Figure 14 : Recording of aorta (left) and pulmonary artery (right) Doppler flow in a patient presenting cardiac tamponade. Note the phase contrast of these flows with an inspiratory decrease in aorta flow and an expiratory reduction in pulmonary flow. This phase contrast is the same as that seen on the invasive recording of systemic and pulmonary pulses presented in Fig. 8 and Fig. 9.

Figure 15 : Appearance of the four valve flows detected by Doppler in a patient in sinus rhythmpresenting cardiac tamponade. Note the inspiratory increase in right flows (tricuspid and pulmonary) and the inspiratory decrease in left flows (mitral and aortic).

Figure 16 : Appearance of mitral Doppler flow in a patient in sinus rhythmpresenting cardiac tamponade, illustrating deficient left ventricular relaxation. The E-wave (rapid filling) is reduced, while the A-wave induced by atrial systole is predominant. An identical appearance of deficient right ventricular relaxation is observed at the tricuspid valve, as illustrated in Fig. 16.
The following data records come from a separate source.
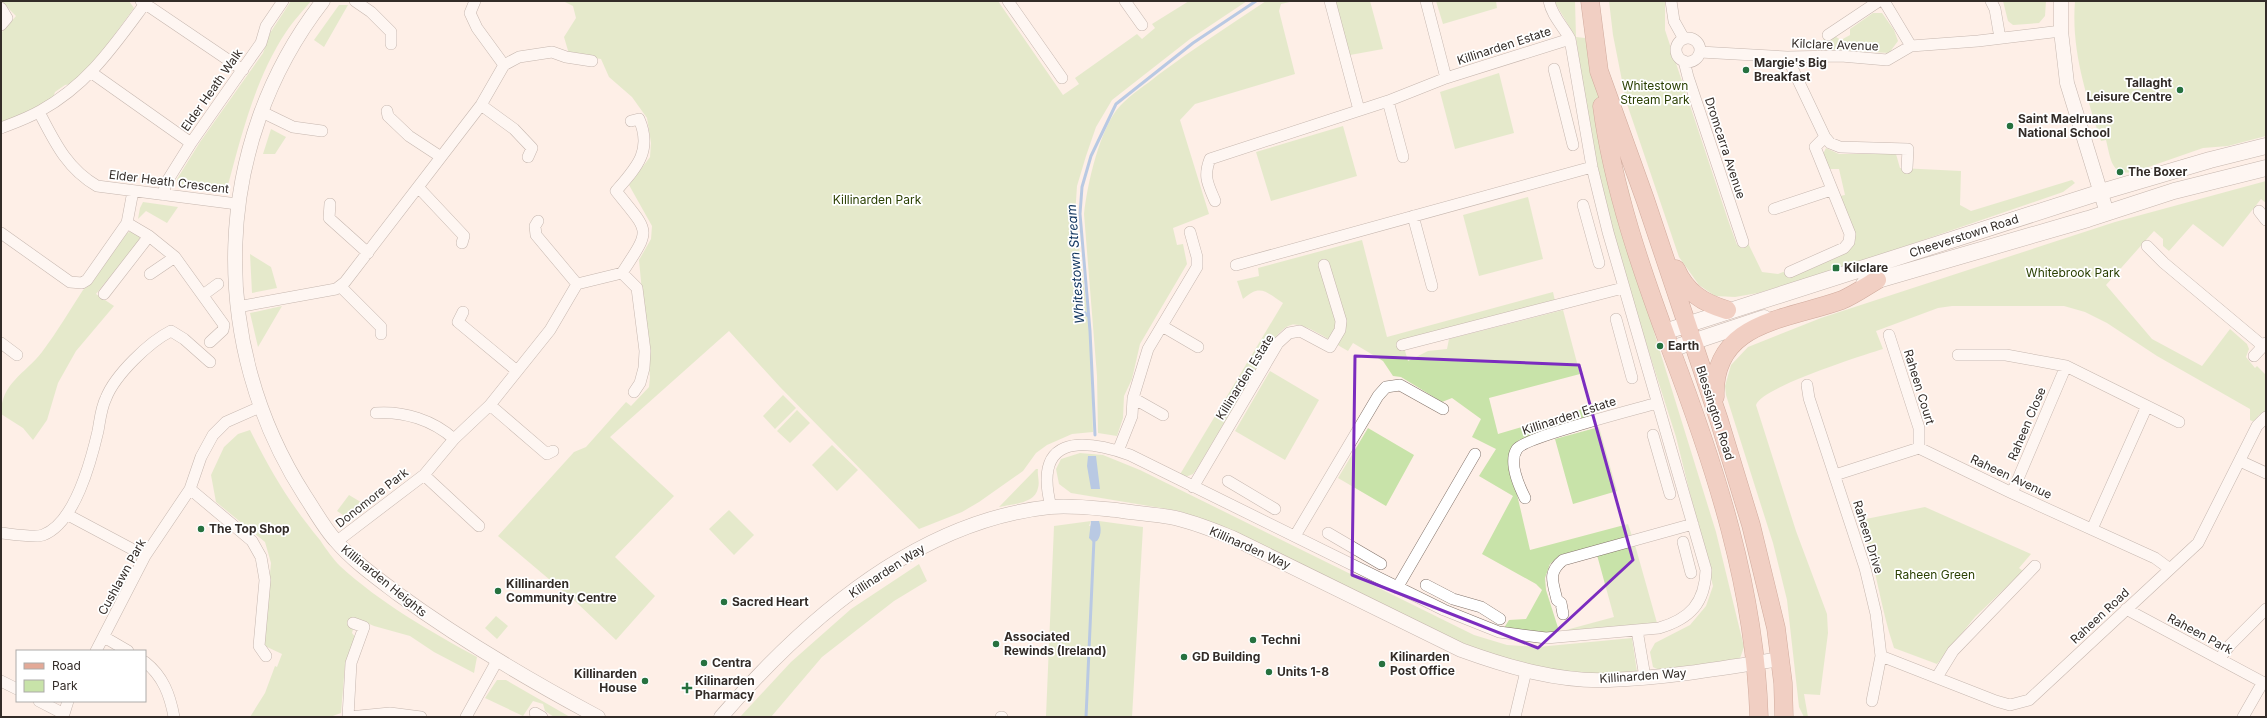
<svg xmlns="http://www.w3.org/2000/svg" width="2267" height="718" font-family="Inter,sans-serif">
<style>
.green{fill:#c8e3a9}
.water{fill:#679cdd}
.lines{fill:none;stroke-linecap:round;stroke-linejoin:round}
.stream{stroke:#679cdd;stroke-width:3}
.minor-casing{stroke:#83736a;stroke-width:12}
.tertiary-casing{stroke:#83736a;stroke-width:15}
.secondary-casing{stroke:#83736a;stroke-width:17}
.primary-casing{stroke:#995843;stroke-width:19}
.minor{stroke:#fff;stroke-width:11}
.tertiary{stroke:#fff;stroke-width:14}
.secondary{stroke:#fff;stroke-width:16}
.primary{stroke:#e3a997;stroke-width:18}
.marked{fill:none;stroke:#7b2cbf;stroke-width:3;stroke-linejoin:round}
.poi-dot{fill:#26713f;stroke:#fff;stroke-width:1.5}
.labels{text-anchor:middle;stroke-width:3.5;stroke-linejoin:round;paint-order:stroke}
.street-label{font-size:12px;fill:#332c28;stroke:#fff}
.poi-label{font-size:12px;font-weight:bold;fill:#332c28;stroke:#fff;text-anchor:start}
.park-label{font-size:12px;fill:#2b4003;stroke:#fff}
.water-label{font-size:13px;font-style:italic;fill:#113660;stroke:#fff}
</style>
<rect width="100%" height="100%" fill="#feefe7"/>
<path class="green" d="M1,1H129L134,8L99,56L71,84L65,85L55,92L53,98L35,109L1,124V33L16,16Z
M291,1H311C303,11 293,21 286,32C256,77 242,133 228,185L224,190H219L177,184V179L200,142L263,53L270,33Z
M563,1H998L1063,95L1079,84L1075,78L1137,34L1142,39L1155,28L1152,24L1189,1H1247L1190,39L1112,100L1096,127L1086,156L1077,186L1075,216L1090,331L1093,432L1072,434L1047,445L1036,453L1023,471L979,502L962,512L919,529L780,387L729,331L610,437L674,496L615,557L655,596L616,640L576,602L498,536L574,452L586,447L626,402L631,406L649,387L650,377L639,260L651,239L652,226L629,185L650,157L651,143L647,118L632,97L609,77L601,59L569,54L564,37L576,18L573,6Z
M1266,1H1294L1281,4L1279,11L1295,74L1195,104L1180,120L1209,214L1173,228L1177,245L1183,244L1187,264L1140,344L1132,379L1124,396L1123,418L1117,436L1098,433L1097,376L1084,214C1087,185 1100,127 1120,106C1131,94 1146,85 1158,75C1193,49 1230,25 1266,1Z
M1334,1H1370L1383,49L1350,55Z
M1436,1H1496L1497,8L1443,24Z
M1554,1H1575L1576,37L1585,38L1598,90L1630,195L1654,332L1716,532L1744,647L1739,661L1661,671L1653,667L1650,652L1655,643L1690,625L1706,606L1713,586L1676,437L1624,274L1597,166L1583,87L1576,38Z
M1609,1H1665V30L1728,220L1737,245L1746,239L1762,272L1778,274L1854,244L1840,196L1845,195L1839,169H1829L1823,154L1826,148L1839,154H1896L1900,168L1961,171L1960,205L1971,211L2072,180L2075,183L2063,192L1853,264L1758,293L1735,297L1715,296L1699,285L1679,257L1626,101L1613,35Z
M2003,1H2046L2045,16L2039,23L2013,25L2008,21Z
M2075,1H2266V136L2228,146L2203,148L2137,171C2111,178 2111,160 2106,140L2101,141C2086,95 2071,50 2075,1Z
M339,5H348L324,47L314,40Z
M1873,13H1882L1894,30L1898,41L1889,53L1823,49L1824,32L1828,38L1836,37L1841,40L1850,35V29Z
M1499,73L1514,133L1455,149L1440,92Z
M1343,126L1357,176L1271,201L1256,152Z
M271,129L286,137L275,154H263Z
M2266,181V203L2261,199L2223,247L2193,224L2169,251L2163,246V239L2154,231L2106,285L2152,339L2202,366L2230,329L2247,344L2249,349L2246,357L2255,368L2257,366L2266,375V412L2259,415L2254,422L2250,420V409L2157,356L2107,323L2085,312L2064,306H1952L1938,308L1876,331L1883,349C1861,356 1762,387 1756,405L1796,531L1827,614L1828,633L1820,695L1804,694L1808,717H1804L1799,707L1787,600L1773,543L1726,395L1725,386L1731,365L1748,347L1821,318L2115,222Z
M1528,197L1543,259L1479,276L1463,215Z
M143,202L178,207L167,223L146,211L138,219L140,208Z
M132,231L140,236L139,241L96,294L114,306L76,351L58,383L47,420L33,440L23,428L1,414C1,383 25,374 42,352C57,332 70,310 83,290L91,284L127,233Z
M1362,240L1387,337L1553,292L1555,301L1403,344L1408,361L1428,351L1447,349L1449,339L1563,310L1580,374L1489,398L1498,434L1589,407L1592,418L1519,440L1508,456L1530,550L1628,524L1632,536L1560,555L1550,564L1545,578L1546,590L1560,634L1502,631L1509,620L1526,619L1542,590L1536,584L1482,554L1513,496L1479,476L1496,449L1472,437L1481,419L1452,398L1442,402L1401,377L1393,376L1383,361L1353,343L1348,351C1335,344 1304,321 1291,325C1284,327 1278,334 1274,339L1198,467L1193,474L1183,478L1179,476L1283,303C1265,291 1260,284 1243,299L1237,281L1259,276L1258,268Z
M250,254L271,267L277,288L252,293Z
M282,306L258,347L250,313Z
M1270,371L1319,400L1285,460L1235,431Z
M783,395L796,408L775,429L763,416Z
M797,410L810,423L790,443L777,431Z
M1599,427L1617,491L1573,504L1555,439Z
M1368,428L1414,455L1386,506L1338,478Z
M250,430C271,472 290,504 320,540C326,549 333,559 340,566C379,602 431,632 477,657L474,673L434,652L410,636L374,626L356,618L352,633L356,638L345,665L341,713L330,717H250L265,693L275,666L277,667L282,654L265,646L264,637L271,563L265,542L216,502L211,475L224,447L238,434Z
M832,445L858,470L837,491L812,465Z
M1080,453L1103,455L1140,470L1474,635L1507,645L1538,647L1632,638L1637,672L1606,675L1572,673L1523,665L1476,653L1235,532L1179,511L1071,493L1059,484L1056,469L1061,459Z
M1036,469H1038C1037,475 1040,482 1038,488C1035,504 1012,504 999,507Z
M349,495L364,504L346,517L337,511Z
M1925,507L2031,554L2019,568L2023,571L1975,617L1937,664L1894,648C1880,606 1875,562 1861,520Z
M729,510L754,535L734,555L709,529Z
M1091,521L1089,526L1099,524V521L1143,527L1132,717H1047L1046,716L1054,526Z
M1635,545L1657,623L1566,634V630L1614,617L1597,555Z
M919,564L927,581L894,601L822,657L771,717H740L791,662L851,609Z
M496,616L508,626L497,639L485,628Z
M497,680H506L570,717H554L545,711L543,704L533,701L523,716L485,698Z"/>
<path class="water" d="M1088,456H1096L1100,489H1091L1087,466Z
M1091,521H1099C1101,527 1102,535 1097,541L1093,542L1089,538Z"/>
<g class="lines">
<path class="stream" d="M1081,309L1088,316
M1095,435L1090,331L1080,214L1082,187L1091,156L1116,104L1193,43L1256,1
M1086,717L1094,539"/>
<defs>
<path id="minor" d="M141,1L243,70
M355,1L371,12L391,32V44
M475,1L470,13L477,28L504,65
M1008,1L1062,78
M1125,1L1142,25
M1330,1L1359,110
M1426,1L1446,78
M1549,1C1552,16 1563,26 1570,39
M1671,1L1674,21L1684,39
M1884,1L1911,46
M1991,1L1995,9L2000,38
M1,8L7,18L1,25
M1828,35L1879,1
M1676 50a12 12 0 1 1 24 0a12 12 0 1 1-24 0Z
M1700,52L1787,57L1841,56L1887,60L1911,46L1978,41L2061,31
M1787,57L1825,137L1830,143L1840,147L1908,149L1907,168
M1684,61L1688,77L1743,242
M1554,69L1573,145
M92,73L191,143
M1388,101L1403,157
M481,105L514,129L532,148L528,157
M387,111L388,116L409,136L441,157
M39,112C54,141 67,169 97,186L237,204
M262,112L293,127L322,131
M1,128C14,123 28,118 40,111C89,84 115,44 147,1
M418,187L464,236L462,243
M163,195L166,183L191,143L261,43L266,26L283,1
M330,204L329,218L368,253
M1583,205L1599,263
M1774,209L1831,190
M2259,211L2266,220
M1413,216L1432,286
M538,221L535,226L536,235L577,284
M127,223L149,236L175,257L224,325L223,330L210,342
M1,233L70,282L82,283L87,280L127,223L133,191
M2147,246L2164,263L2263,346
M1236,265L1592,167
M1790,272L1844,248L1849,242L1850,234L1815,147L1825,137
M622,273L637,288L645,351L644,368L640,383L634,392
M150,274L175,257
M340,286L381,327V334
M104,294L149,236
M203,295L218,284
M237,307L336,289L345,282L481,105L504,65L519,57L552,52L566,57L592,61
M463,312L458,322L517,371
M1616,319L1632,378
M1162,326L1198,347
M1889,335L1919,428V448
M1,343L17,355
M1402,345L1623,288
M1958,355H2006L2066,366L2179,422
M2254,356L2266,343
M1807,385L1809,398L1865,568L1876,614L1881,656L1872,701
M1133,398L1163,415
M490,405L547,454L553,451
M376,413C404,411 433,420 454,439
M1653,435L1670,494
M1118,451L1132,416L1133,398L1148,349L1197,267V257L1190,232
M2240,461L2266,473
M424,475L479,526
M1835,475L1919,448L2012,493L2155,558L2170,569
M1228,481L1275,509
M1193,487L1278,343L1289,333L1300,331L1330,347L1340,330L1341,321L1324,265
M190,489L252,541L261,557L265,580L259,646L266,656
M2012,493L2066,366
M1525,498C1519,486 1508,462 1517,449C1525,437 1637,409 1657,403
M1051,507C1033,437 1079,437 1130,455L1444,610L1499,632L1546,638L1659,628C1690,619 1705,603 1706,570L1608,232L1592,167L1570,39L1446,78L1388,101L1210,159C1203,177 1208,184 1215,201
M68,515L145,556
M2092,529L2147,406
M1,533C11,534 35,538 43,535C75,523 91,461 98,431C100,420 101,408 106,398C115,375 149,342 171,331L184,339L210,362
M1328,533L1381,564
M1295,536L1378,396L1386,387L1400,385L1443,409
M336,542L424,475L454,439L490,405L550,330L577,284L622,273C652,227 650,234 616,191C636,168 653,151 639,119L631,121
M1683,542L1691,573
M1426,585L1453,599L1481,607L1500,619
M1397,588L1475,454
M2126,609L2266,684
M1563,614L1561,603L1557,600C1553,582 1547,573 1563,560L1693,524
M1637,630L1645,677
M104,637L128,651
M96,651L145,556L190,489L201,457L213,435L226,422L260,407
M1881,656L1996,701L2010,705L2029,700L2198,543L2257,426L2266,417
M2220,658L2230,645L2266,609
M145,662C163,676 170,695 174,717
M1937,677L1953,651L2035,566
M1,681L17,689
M39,701L64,714
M535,713L542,717
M63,717L68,701
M348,717L351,663L364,627L353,623
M349,717L390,713L421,717
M466,717L498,659
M1001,717H1002
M1515,717L1526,671
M2243,717L2263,682"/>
<path id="tertiary" d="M323,1C211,145 207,344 305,496C315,511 324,528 336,541C353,561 377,578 398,594C461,640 529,680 598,717
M2061,1V31L2067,83L2107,213
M721,717C805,619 917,521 1050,507C1072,505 1094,508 1116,510C1134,513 1152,514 1170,517C1192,521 1213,530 1233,538L1461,650C1508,667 1558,682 1609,680C1666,678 1724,668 1780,659"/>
<path id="secondary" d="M1864,284L2088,219L2174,191L2266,168
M1664,332L2101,192L2210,160L2266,146
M1671,349L1764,318"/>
<path id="primary" d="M1590,1L1599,71L1645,199L1719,420L1751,525L1776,628L1783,683L1784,717
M1602,106C1613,189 1642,272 1671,350C1716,469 1755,589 1759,717
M1676,269C1686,292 1703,303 1727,310
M1715,397C1712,321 1787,320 1842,300C1854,295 1865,287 1877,280"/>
</defs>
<use href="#minor" class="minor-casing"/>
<use href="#tertiary" class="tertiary-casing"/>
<use href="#secondary" class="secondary-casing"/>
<use href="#primary" class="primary-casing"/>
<use href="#minor" class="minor"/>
<use href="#tertiary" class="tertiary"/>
<use href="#secondary" class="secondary"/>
<use href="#primary" class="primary"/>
</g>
<path d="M0 0H2267V718H0ZM1355,356L1579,365L1633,560L1538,648L1352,575Z" fill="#feefe7" fill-opacity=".55" fill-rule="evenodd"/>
<path class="marked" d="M1355,356L1579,365L1633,560L1538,648L1352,575Z"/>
<g class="poi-dot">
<circle cx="1746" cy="70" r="4"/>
<circle cx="2180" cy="90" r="4"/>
<circle cx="2010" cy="126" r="4"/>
<circle cx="2120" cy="172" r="4"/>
<rect x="1832" y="264" width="8" height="8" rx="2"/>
<circle cx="1660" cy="346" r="4"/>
<circle cx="201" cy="529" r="4"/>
<circle cx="498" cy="591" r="4"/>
<circle cx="724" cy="602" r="4"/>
<circle cx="1253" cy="640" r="4"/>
<circle cx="996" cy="644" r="4"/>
<circle cx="1184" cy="657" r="4"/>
<circle cx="704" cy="663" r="4"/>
<circle cx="1382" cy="664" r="4"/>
<circle cx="1269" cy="672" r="4"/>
<circle cx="645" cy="681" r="4"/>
<path d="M685 682h4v4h4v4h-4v4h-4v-4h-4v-4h4z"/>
</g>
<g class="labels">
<g class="street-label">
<text transform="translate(1835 45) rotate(2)" y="4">Kilclare Avenue</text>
<text transform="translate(1504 46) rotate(-18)" y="4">Killinarden Estate</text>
<text transform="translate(212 90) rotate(-55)" y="4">Elder Heath Walk</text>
<text transform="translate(1725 148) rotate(72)" y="4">Dromcarra Avenue</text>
<text transform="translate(169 182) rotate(7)" y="4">Elder Heath Crescent</text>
<text transform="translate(1964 236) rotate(-18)" y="4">Cheeverstown Road</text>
<text transform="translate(1245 377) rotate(-58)" y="4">Killinarden Estate</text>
<text transform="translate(1919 387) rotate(73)" y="4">Raheen Court</text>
<text transform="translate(1715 413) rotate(72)" y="4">Blessington Road</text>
<text transform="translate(1569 416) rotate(-18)" y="4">Killinarden Estate</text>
<text transform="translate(2027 424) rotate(-67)" y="4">Raheen Close</text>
<text transform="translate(2011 477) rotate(25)" y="4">Raheen Avenue</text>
<text transform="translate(372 498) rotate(-38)" y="4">Donomore Park</text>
<text transform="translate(1868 537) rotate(73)" y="4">Raheen Drive</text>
<text transform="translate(1250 548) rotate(24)" y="4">Killinarden Way</text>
<text transform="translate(887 571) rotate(-33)" y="4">Killinarden Way</text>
<text transform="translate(122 577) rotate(-61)" y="4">Cushlawn Park</text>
<text transform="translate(384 581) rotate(39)" y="4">Killinarden Heights</text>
<text transform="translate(2100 616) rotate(-43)" y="4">Raheen Road</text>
<text transform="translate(2200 634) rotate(28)" y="4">Raheen Park</text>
<text transform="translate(1643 676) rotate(-4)" y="4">Killinarden Way</text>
</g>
<g class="poi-label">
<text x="1754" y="67">Margie's Big<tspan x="1754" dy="14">Breakfast</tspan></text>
<text x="2172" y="87" text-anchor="end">Tallaght<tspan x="2172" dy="14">Leisure Centre</tspan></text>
<text x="2018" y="123">Saint Maelruans<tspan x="2018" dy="14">National School</tspan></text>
<text x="2128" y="176">The Boxer</text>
<text x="1844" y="272">Kilclare</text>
<text x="1668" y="350">Earth</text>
<text x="209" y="533">The Top Shop</text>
<text x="506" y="588">Killinarden<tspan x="506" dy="14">Community Centre</tspan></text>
<text x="732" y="606">Sacred Heart</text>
<text x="1004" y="641">Associated<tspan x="1004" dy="14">Rewinds (Ireland)</tspan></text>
<text x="1261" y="644">Techni</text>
<text x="1192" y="661">GD Building</text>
<text x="1390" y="661">Kilinarden<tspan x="1390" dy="14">Post Office</tspan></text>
<text x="712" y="667">Centra</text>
<text x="1277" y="676">Units 1-8</text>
<text x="637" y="678" text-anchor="end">Killinarden<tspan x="637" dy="14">House</tspan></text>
<text x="695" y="685">Kilinarden<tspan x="695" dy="14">Pharmacy</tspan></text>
</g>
<g class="park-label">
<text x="1655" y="90">Whitestown<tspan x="1655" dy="14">Stream Park</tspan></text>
<text x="877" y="204">Killinarden Park</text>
<text x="2073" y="277">Whitebrook Park</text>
<text x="1935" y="579">Raheen Green</text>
</g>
<g class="water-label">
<text transform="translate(1075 264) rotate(-94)" y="5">Whitestown Stream</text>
</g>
</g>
<rect width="2267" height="718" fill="none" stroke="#332c28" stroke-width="4"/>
<rect x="16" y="650" width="130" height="52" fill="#ffffff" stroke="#adaba9"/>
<rect x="24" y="663" width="20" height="6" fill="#e3a997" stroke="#adaba9"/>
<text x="52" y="670" font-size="12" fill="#332c28">Road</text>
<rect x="24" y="680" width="20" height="12" fill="#c8e3a9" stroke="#adaba9"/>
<text x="52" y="690" font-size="12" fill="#332c28">Park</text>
</svg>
Figure 17 : Appearance of the tricuspid Doppler flow in a patient in sinus rhythmpresenting cardiac tamponade, illustrating deficient right ventricular relaxation. The E-wave (rapid filling) is reduced, while the A-wave induced by atrial systole is predominant. Note the respiratory variations in anterograde tricuspid flow, which are responsible for right ventricular diastolic filling. The flow is greatly reduced during expiration (EXP) and is restored during inspiration (INSP).

Figure 18 : Appearance of inferior vena caval flow, recorded by Doppler echocardiography of the subhepatic vein. Note the inspiratory accentuation of the systolic wave (S), the expiratory disappearance of the diastolic wave (D), which reappears on inspiration, and the occurrence of a significant retrograde wave (directed upwards) on expiration.